A newly disclosed Linux kernel vulnerability called Bad Epoll (CVE-2026-46242) lets an unprivileged local attacker gain full root access on Linux systems and Android devices. The bug is a classic use-after-free race condition in the kernel's epoll subsystem — heavily used by servers and browsers to manage network connections — where two kernel threads free the same object simultaneously, corrupting memory and enabling privilege escalation.
Researcher Jaeyoung Chung built a reliable proof-of-concept exploit that hits a race window only a few CPU instructions wide yet succeeds roughly 99% of the time on tested systems. Notably, the exploit can be triggered from within Chrome's renderer sandbox, raising the stakes for browser-based attacks, and a dedicated Android exploit is reportedly still in development. No in-the-wild exploitation has been observed so far.

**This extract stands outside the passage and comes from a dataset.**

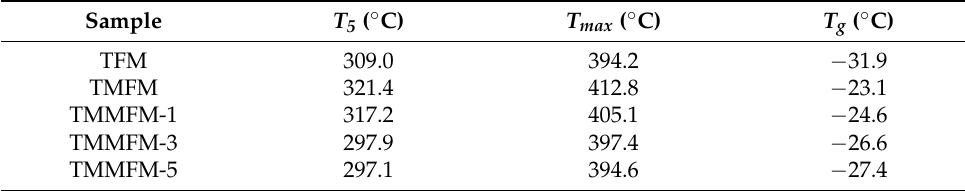
Figure 3. TGA ( a ) and DSC ( b ) curves of TFM, TMFM and TMMFM. Table 2. Thermal characteristics of TFM, TMFM and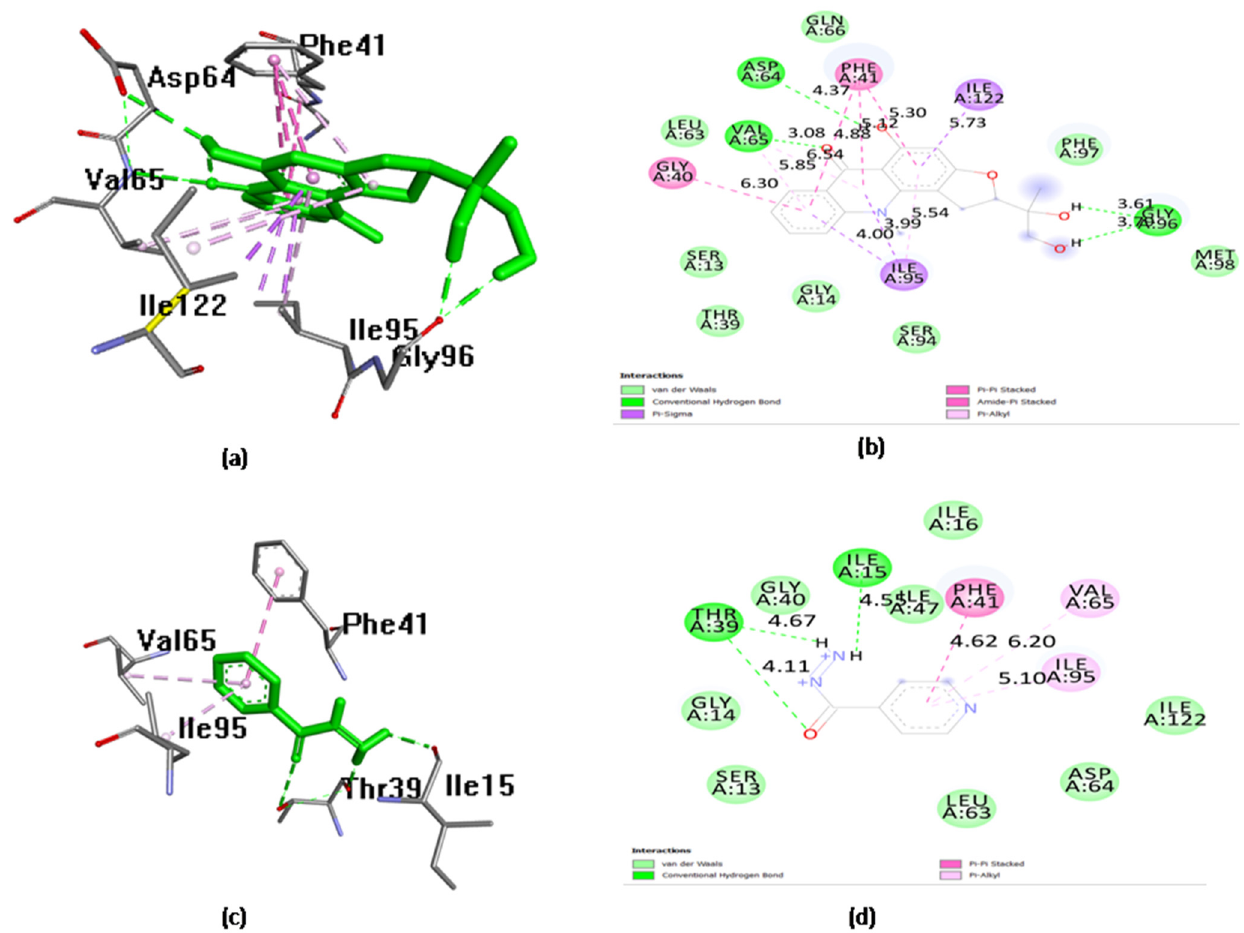
Figure 1. ( a ) Docked pose of gravacridonediol in the InhA binding site, showing the molecular interactions—hydrogen and hydrophobic bonds noted using green and pink/purple dashed lines, respectively; ( b ) 2D plot of the interactions between gravacridonediol and key residues of InhA, generated by BIOVIA Discovery Studio visualizer; ( c ) docked pose of triclosan in the InhA binding site, showing molecular interactions—hydrogen and hydrophobic bonds noted using green and pink/purple dashed lines, respectively; ( d ) 2D plot of interactions between triclosan and key residues of InhA, generated by BIOVIA Discovery Studio visualizer.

A striking detail is that Bad Epoll traces back to the same 2023 commit that introduced another flaw, CVE-2026-43074, which Anthropic's Mythos AI model had previously discovered in the same code region. Mythos caught the first bug but missed this second, much narrower race condition — and once the first flaw was patched, Bad Epoll stopped triggering obvious KASAN warnings, making it harder still to detect.
Bad Epoll joins other recently disclosed Linux privilege-escalation flaws like Copy Fail, Dirty Frag, Fragnesia, and DirtyClone, but stands apart as an older-style, hard-to-find race condition rather than a deterministic bug. The case underscores both the promise and current limits of AI-assisted vulnerability research: frontier models can spot complex kernel bugs, yet subtle timing-dependent races still require human expertise to uncover.